Trecho fornecido:
┌──
Ali eu vi que não ia dar certo aquilo! Ou eu me concentrava na audiência, ou resolvia do carro! Decidi pela audiência e, num arroubo impensado, coloquei o celular no modo avião!
Dali para diante, a audiência não teve graça. Vi que não teria acordo, e realizamos toda a instrução, com a oitiva formal do Cândido sem apelido e do representante do condomínio que só sabia repetir “não possuo este dado, mas o requerido está devendo 25 meses”.
“E quanto é a despesa mensal do condomínio?”
“Não possuo este dado, mas o requerido está devendo 25 meses”.
“Quanto é o montante total da dívida do requerido?
“Não possuo este dado, mas o requerido está devendo 25 meses”
Quase que eu pergunto se amanhã iria chover… mas eu sei o que ele responderia:
“Não possuo este dado, mas o requerido está devendo 25 meses.”
E assim foi, até eu prolatar a sentença determinando que o requerido pagasse a dívida total, as despesas do processo e os honorários do advogado do condomínio.
Cheguei em casa no começo da noite, depois de 50 minutos no ônibus, ter descido em frente ao supermercado e caminhado dois quarteirões.
└──
Dados fornecidos:
┌──
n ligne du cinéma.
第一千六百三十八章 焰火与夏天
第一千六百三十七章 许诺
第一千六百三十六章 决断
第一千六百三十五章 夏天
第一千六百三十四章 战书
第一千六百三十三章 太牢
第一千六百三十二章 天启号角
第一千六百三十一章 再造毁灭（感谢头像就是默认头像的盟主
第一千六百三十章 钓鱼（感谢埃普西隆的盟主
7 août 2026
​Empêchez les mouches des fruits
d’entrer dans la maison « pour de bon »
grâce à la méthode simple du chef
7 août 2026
└──
┌──
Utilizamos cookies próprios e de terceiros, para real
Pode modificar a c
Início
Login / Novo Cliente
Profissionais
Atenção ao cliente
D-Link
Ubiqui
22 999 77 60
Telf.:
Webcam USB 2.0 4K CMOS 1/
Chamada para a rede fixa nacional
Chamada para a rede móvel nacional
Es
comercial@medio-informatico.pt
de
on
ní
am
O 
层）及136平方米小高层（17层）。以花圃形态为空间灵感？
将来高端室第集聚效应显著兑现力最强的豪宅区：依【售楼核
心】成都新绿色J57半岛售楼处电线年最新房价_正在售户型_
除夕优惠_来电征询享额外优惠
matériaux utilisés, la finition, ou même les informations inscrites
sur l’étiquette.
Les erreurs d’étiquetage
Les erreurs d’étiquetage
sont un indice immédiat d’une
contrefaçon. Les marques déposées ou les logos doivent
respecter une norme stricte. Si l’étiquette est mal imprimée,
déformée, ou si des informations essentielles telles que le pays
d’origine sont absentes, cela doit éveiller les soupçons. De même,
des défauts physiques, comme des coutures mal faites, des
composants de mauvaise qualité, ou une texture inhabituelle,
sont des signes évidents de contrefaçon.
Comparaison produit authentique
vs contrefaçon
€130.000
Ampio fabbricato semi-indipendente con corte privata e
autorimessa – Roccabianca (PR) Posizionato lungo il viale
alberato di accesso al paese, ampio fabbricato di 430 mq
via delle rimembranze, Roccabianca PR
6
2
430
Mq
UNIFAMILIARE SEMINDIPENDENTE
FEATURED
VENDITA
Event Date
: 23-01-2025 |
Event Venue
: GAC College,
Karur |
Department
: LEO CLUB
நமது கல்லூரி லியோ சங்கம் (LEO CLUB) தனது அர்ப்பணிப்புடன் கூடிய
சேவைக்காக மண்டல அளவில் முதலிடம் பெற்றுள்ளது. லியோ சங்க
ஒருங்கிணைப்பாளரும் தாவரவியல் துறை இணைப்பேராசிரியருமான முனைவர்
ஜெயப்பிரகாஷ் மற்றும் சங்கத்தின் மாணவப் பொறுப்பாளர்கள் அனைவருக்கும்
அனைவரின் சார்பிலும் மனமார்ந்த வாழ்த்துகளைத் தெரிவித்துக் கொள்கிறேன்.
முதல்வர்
└──
┌──
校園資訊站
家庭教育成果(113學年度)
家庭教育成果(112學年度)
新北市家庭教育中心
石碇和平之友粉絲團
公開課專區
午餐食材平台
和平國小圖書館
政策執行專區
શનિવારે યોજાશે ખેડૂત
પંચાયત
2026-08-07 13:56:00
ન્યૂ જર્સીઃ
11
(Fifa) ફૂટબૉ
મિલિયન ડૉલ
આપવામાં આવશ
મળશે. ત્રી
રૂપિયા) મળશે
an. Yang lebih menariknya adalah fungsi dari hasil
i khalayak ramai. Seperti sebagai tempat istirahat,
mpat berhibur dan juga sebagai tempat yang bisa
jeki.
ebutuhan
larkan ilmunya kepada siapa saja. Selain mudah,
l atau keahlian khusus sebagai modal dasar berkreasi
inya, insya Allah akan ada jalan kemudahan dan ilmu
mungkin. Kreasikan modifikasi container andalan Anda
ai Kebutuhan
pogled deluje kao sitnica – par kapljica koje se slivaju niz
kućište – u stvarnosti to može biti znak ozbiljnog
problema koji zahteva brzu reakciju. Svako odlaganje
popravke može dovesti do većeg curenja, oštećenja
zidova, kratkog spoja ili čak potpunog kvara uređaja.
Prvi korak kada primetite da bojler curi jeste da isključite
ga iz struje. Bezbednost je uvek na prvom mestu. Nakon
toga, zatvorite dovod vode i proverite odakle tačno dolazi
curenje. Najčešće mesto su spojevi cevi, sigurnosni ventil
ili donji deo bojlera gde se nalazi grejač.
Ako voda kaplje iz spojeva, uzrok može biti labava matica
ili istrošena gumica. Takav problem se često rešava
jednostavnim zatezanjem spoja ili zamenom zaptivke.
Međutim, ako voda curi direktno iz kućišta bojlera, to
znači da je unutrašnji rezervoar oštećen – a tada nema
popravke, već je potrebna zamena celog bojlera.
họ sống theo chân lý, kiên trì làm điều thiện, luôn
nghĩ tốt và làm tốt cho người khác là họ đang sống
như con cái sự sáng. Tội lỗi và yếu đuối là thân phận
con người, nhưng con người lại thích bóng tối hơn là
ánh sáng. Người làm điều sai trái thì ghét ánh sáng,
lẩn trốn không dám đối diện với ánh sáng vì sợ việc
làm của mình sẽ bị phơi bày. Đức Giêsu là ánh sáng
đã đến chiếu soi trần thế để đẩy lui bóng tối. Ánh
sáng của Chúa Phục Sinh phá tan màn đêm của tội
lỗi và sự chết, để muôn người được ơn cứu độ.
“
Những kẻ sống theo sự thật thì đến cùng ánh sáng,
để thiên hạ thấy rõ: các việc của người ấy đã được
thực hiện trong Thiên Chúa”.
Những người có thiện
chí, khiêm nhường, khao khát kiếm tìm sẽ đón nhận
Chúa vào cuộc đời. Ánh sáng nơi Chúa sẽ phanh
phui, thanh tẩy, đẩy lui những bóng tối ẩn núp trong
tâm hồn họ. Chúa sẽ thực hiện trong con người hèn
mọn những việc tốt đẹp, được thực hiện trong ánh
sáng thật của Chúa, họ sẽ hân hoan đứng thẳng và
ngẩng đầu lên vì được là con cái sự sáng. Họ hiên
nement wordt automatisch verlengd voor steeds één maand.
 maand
└──
Atividade proposta A:
Reproduza fielmente a parte do trecho sobre a audiência que vai de "Ali eu vi que" a "dívida do requerido?".
Atividade proposta B:
Retome o trecho sobre a audiência a partir do ponto em que ele termina, dando continuidade à narrativa.

Resposta A:
Ali eu vi que não ia dar certo aquilo! Ou eu me concentrava na audiência, ou resolvia do carro! Decidi pela audiência e, num arroubo impensado, coloquei o celular no modo avião!
Dali para diante, a audiência não teve graça. Vi que não teria acordo, e realizamos toda a instrução, com a oitiva formal do Cândido sem apelido e do representante do condomínio que só sabia repetir “não possuo este dado, mas o requerido está devendo 25 meses”.
“E quanto é a despesa mensal do condomínio?”
“Não possuo este dado, mas o requerido está devendo 25 meses”.
“Quanto é o montante total da dívida do requerido?

Resposta B:
Respirei fundo. Lembrei que eu sou juiz, afinal de contas, ganho a vida tomando decisões! Abri a porta. Ela estava lendo uma revista. Respirei fundo, decidido e já comecei reclamando:
“Sim, tu decides que eu vou comprar um carro, pedes pra eu escolher o modelo, e o que eu escolho não serve; tu dizes pra eu escolher se quero sedã ou hatch, escolho sedã e não serve; dizes pra eu escolher se quero automático ou manual, escolho manual e não serve? Quem de nós vai, afinal, usar esse carro?” E tentei fazer uma cara braba, decidida!
Ela sorriu. Continuou olhando a revista.
“Ah, tu nem tens tempo para ficar vendo essas coisas e eu pesquisei bem antes de tu escolheres esse. Mas não ficas chateado. Ainda tens que escolher a cor: cinza, branco, e um tal  ‘azul petróleo’. Qual tu queres?
Eu me desarmei! Pensei nas cores e sentenciei!
“O azul petróleo!”
“Essa cor não. Escolhe outra!”
“Hein?”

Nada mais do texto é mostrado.